TASK DIRECTIONS:
Type out the data exactly as given. Skip any image.

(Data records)

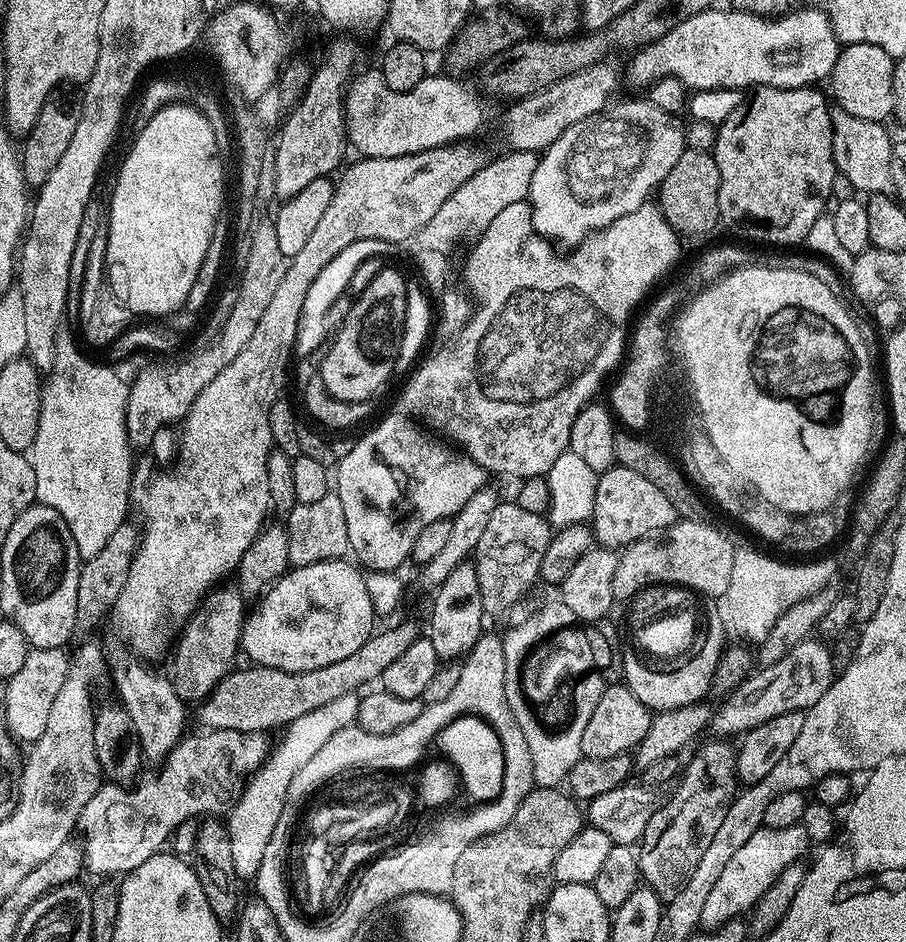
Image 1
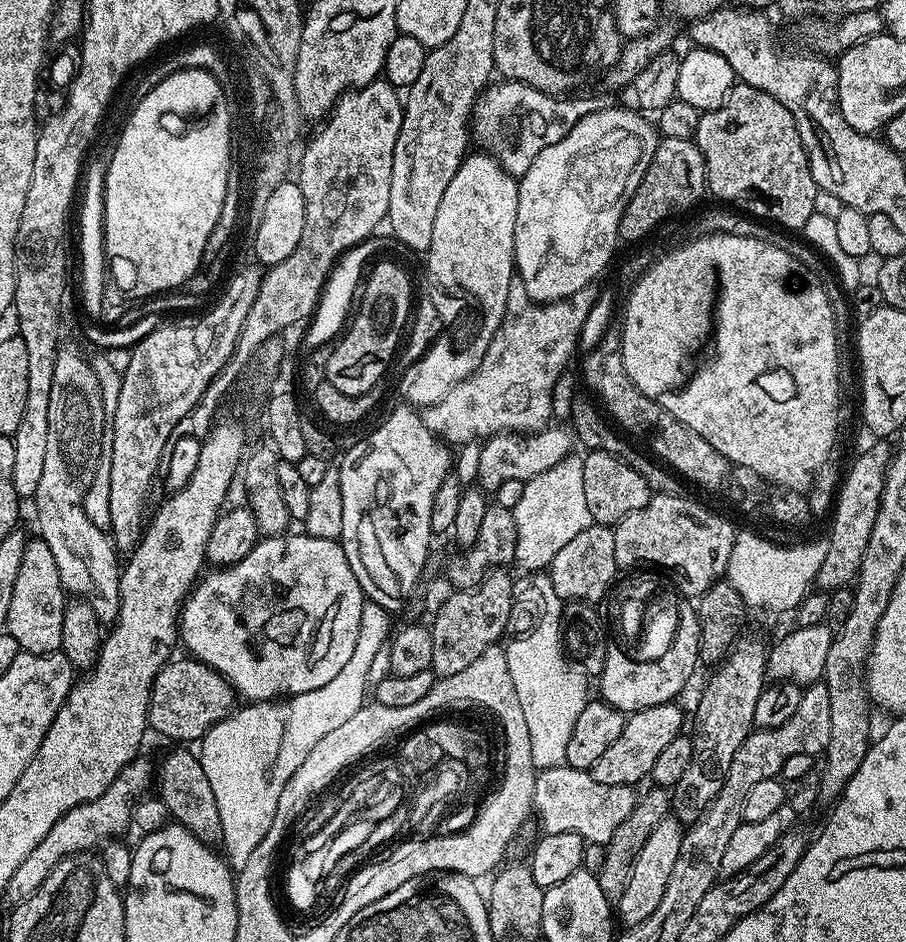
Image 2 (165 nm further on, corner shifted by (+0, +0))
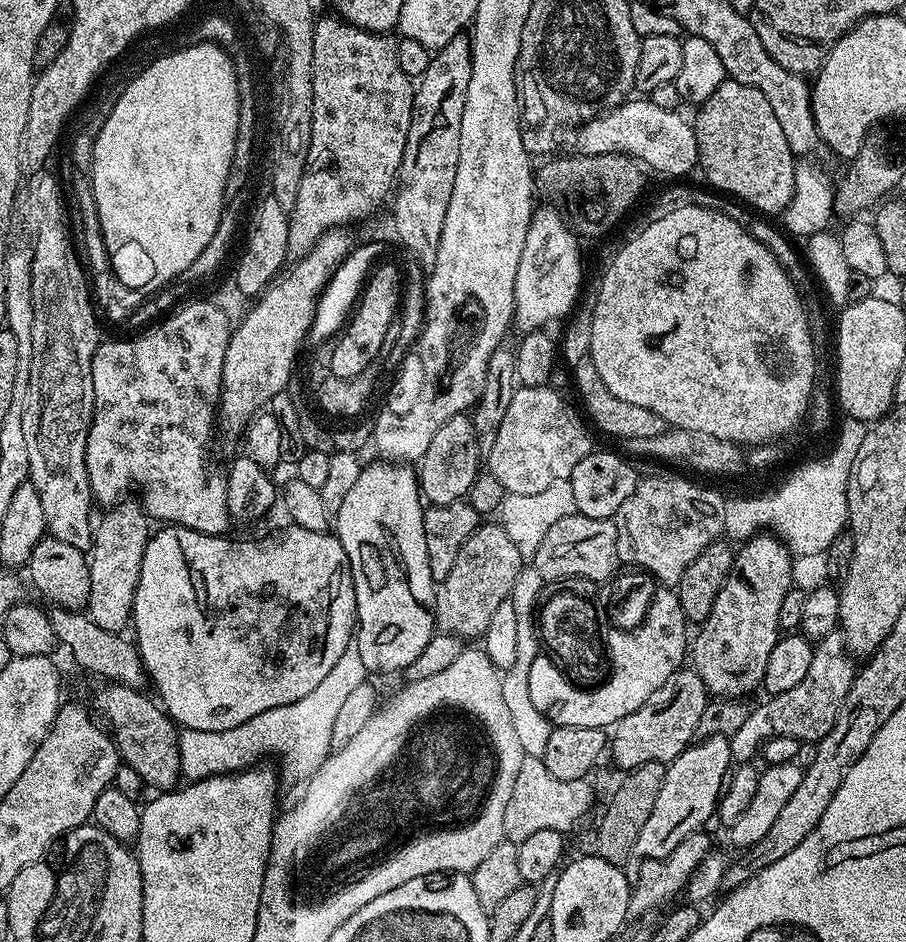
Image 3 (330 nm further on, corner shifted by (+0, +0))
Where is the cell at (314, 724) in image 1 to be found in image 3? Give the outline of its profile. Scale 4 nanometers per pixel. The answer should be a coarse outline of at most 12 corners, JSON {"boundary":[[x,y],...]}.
{"boundary":[[359,643],[290,706],[234,730],[183,729],[191,782],[280,759],[299,789],[333,751],[341,705],[370,668]]}

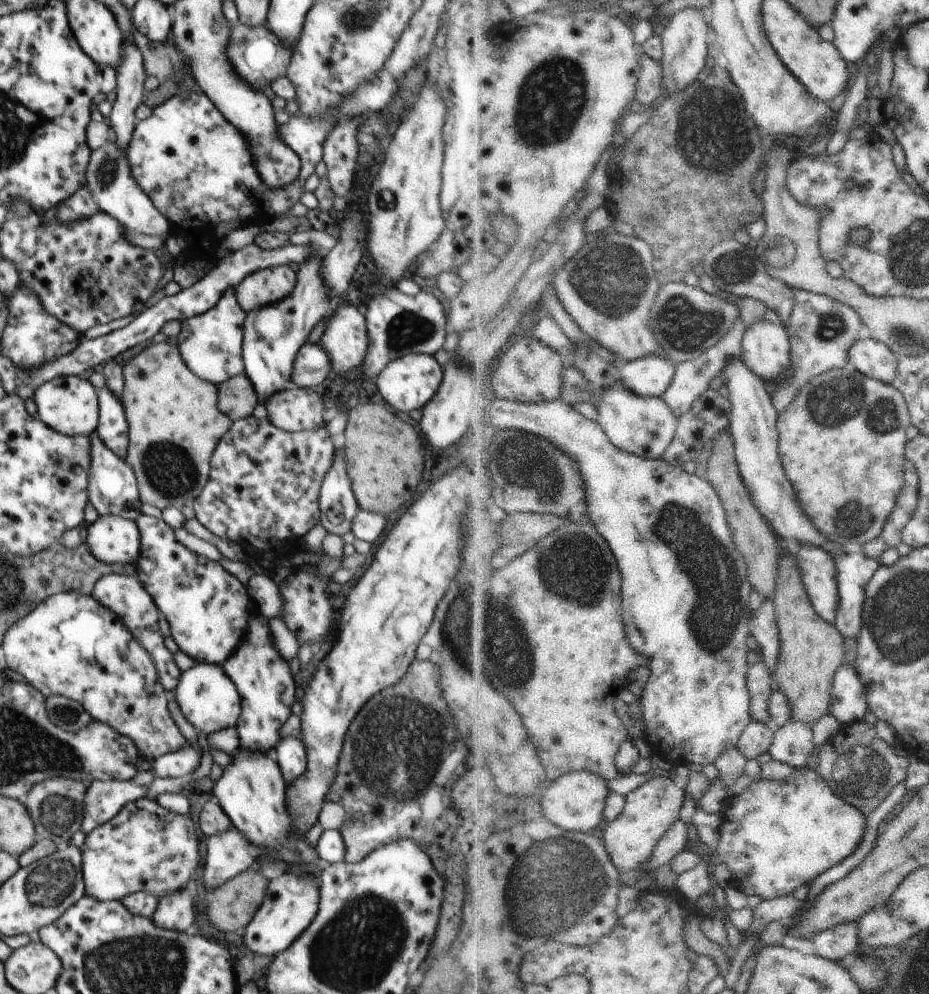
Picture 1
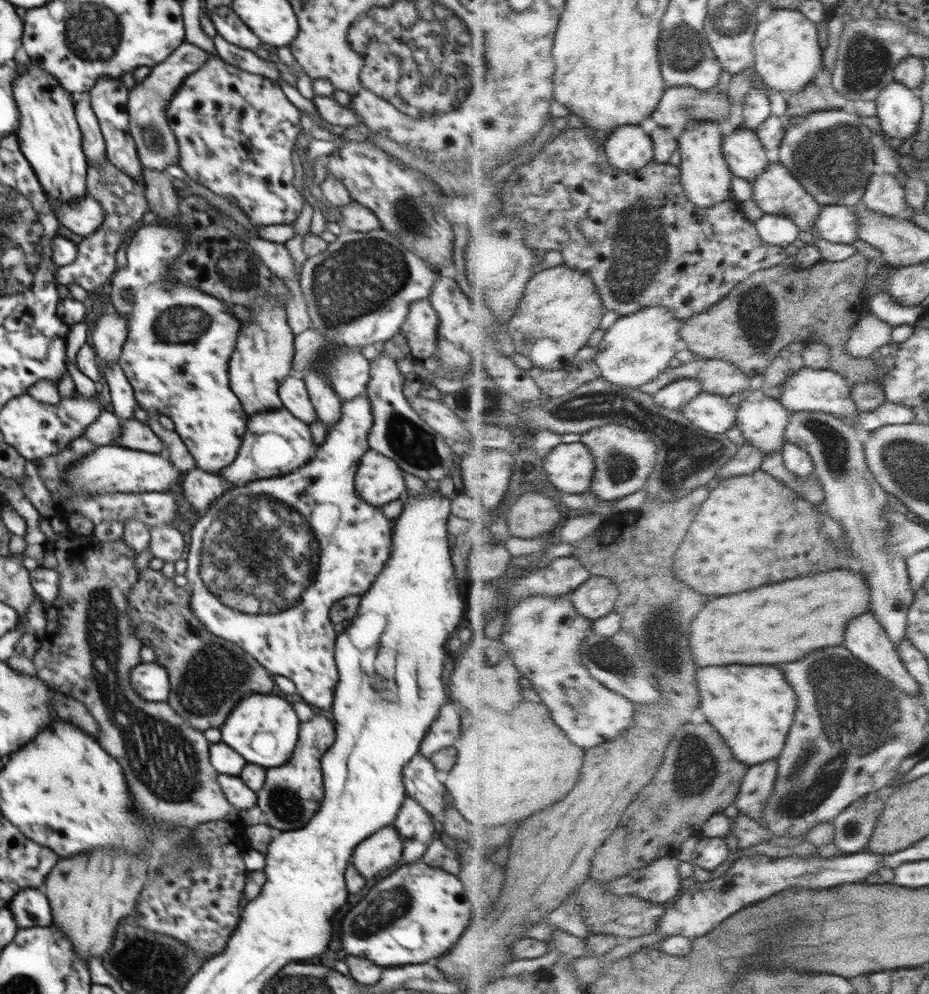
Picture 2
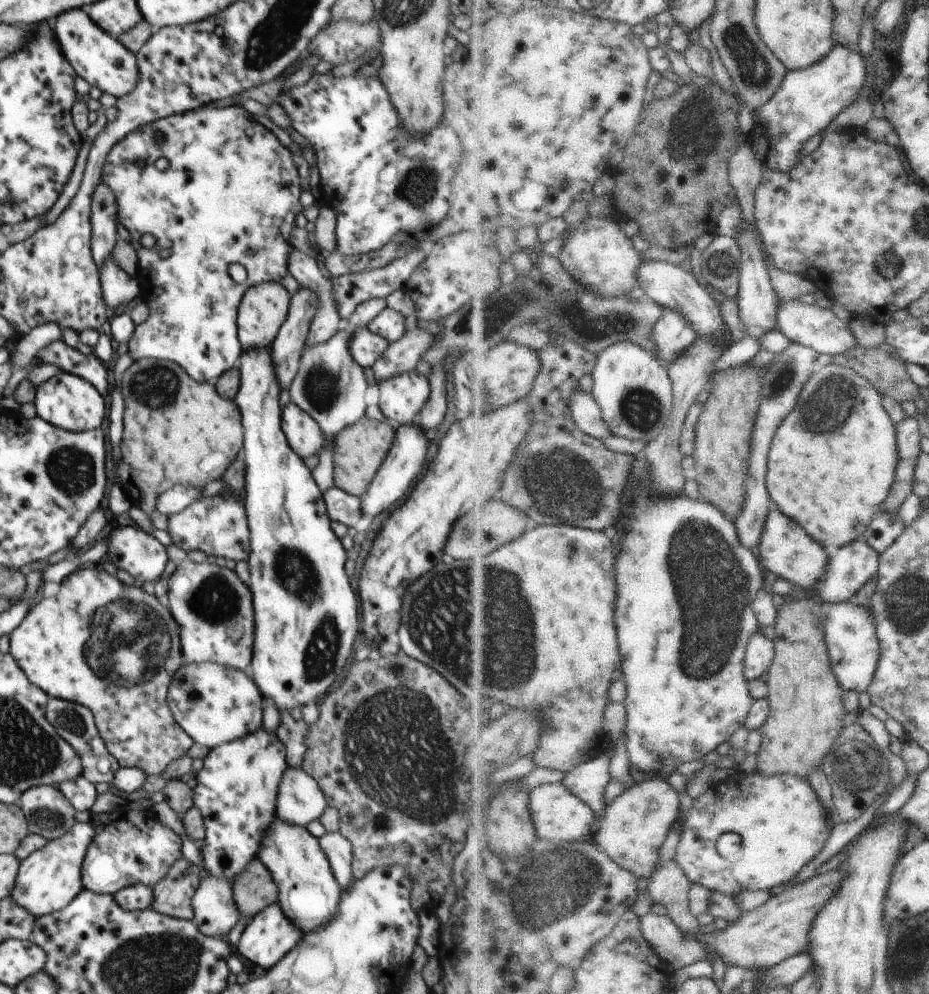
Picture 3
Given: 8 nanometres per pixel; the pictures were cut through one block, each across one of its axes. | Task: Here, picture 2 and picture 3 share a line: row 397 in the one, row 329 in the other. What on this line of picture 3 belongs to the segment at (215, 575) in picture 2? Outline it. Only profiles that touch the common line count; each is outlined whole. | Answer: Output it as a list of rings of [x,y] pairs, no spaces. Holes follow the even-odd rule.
[[[365,327],[359,329],[349,343],[353,360],[363,369],[373,365],[386,353],[389,348],[388,340],[370,332]]]

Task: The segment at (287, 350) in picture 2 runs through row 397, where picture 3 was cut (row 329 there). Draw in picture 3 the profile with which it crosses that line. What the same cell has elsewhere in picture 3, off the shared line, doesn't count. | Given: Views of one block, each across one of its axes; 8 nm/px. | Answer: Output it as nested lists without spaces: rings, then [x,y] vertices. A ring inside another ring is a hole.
[[[266,282],[247,290],[237,309],[237,338],[243,353],[271,347],[286,321],[290,304],[290,294],[280,283]]]

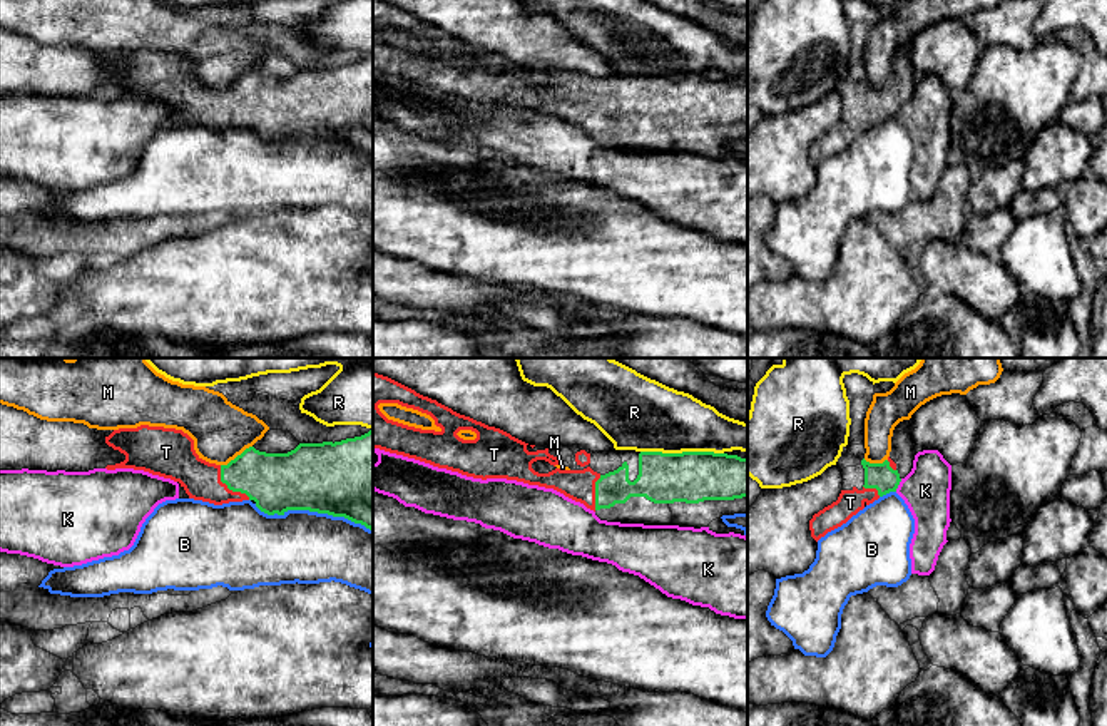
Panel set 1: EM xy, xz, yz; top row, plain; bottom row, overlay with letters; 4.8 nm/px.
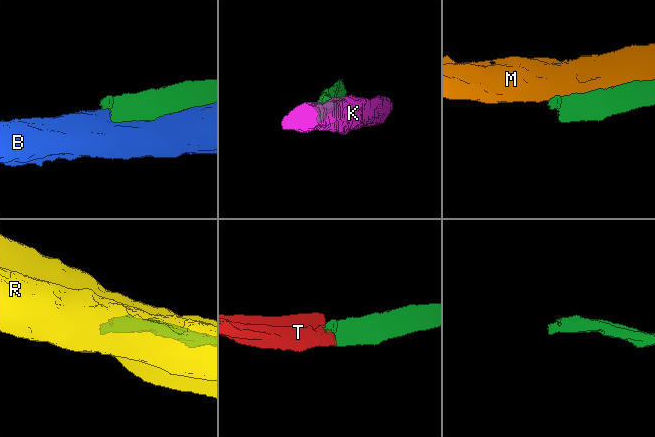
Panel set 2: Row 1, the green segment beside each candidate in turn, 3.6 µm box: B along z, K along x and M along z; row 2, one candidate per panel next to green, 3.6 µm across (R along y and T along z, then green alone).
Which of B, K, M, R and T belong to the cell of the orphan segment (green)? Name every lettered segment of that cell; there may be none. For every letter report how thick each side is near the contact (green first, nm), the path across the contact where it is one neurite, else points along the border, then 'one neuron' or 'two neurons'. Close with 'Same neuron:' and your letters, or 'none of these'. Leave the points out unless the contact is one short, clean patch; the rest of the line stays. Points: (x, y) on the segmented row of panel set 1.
B: 380/340 nm | two neurons
K: 130/220 nm | along yz (902, 479), (895, 490) | two neurons
M: 280/280 nm | two neurons
R: 240/340 nm | two neurons
T: 280/190 nm | across xy (278, 482), (228, 487), (201, 480) | one neuron
Same neuron: T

REPLY:
Image 1
Image 2 (165 nm further on, corner shifted by (+0, +0))
Image 3 (330 nm further on, corner shifted by (+0, +0))
Where is the cell at (314, 724) in image 1 to be found in image 3? Give the outline of its profile. Scale 4 nanometers per pixel. The answer should be a coarse outline of at most 12 corners, JSON {"boundary":[[x,y],...]}.
{"boundary":[[359,643],[290,706],[234,730],[183,729],[191,782],[280,759],[299,789],[333,751],[341,705],[370,668]]}

Picture 1
Picture 2
Picture 3
Given: 8 nanometres per pixel; the pictures were cut through one block, each across one of its axes. | Task: Here, picture 2 and picture 3 share a line: row 397 in the one, row 329 in the other. What on this line of picture 3 belongs to the segment at (215, 575) in picture 2? Outline it. Only profiles that touch the common line count; each is outlined whole. | Answer: Output it as a list of rings of [x,y] pairs, no spaces. Holes follow the even-odd rule.
[[[365,327],[359,329],[349,343],[353,360],[363,369],[373,365],[386,353],[389,348],[388,340],[370,332]]]

Task: The segment at (287, 350) in picture 2 runs through row 397, where picture 3 was cut (row 329 there). Draw in picture 3 the profile with which it crosses that line. What the same cell has elsewhere in picture 3, off the shared line, doesn't count. | Given: Views of one block, each across one of its axes; 8 nm/px. | Answer: Output it as nested lists without spaces: rings, then [x,y] vertices. A ring inside another ring is a hole.
[[[266,282],[247,290],[237,309],[237,338],[243,353],[271,347],[286,321],[290,304],[290,294],[280,283]]]

Panel set 1: EM xy, xz, yz; top row, plain; bottom row, overlay with letters; 4.8 nm/px.
Panel set 2: Row 1, the green segment beside each candidate in turn, 3.6 µm box: B along z, K along x and M along z; row 2, one candidate per panel next to green, 3.6 µm across (R along y and T along z, then green alone).
Which of B, K, M, R and T belong to the cell of the orphan segment (green)? Name every lettered segment of that cell; there may be none. For every letter report how thick each side is near the contact (green first, nm), the path across the contact where it is one neurite, else points along the border, then 'one neuron' or 'two neurons'. Close with 'Same neuron:' and your letters, or 'none of these'. Leave the points out unless the contact is one short, clean patch; the rest of the line stays. Points: (x, y) on the segmented row of panel set 1.
B: 380/340 nm | two neurons
K: 130/220 nm | along yz (902, 479), (895, 490) | two neurons
M: 280/280 nm | two neurons
R: 240/340 nm | two neurons
T: 280/190 nm | across xy (278, 482), (228, 487), (201, 480) | one neuron
Same neuron: T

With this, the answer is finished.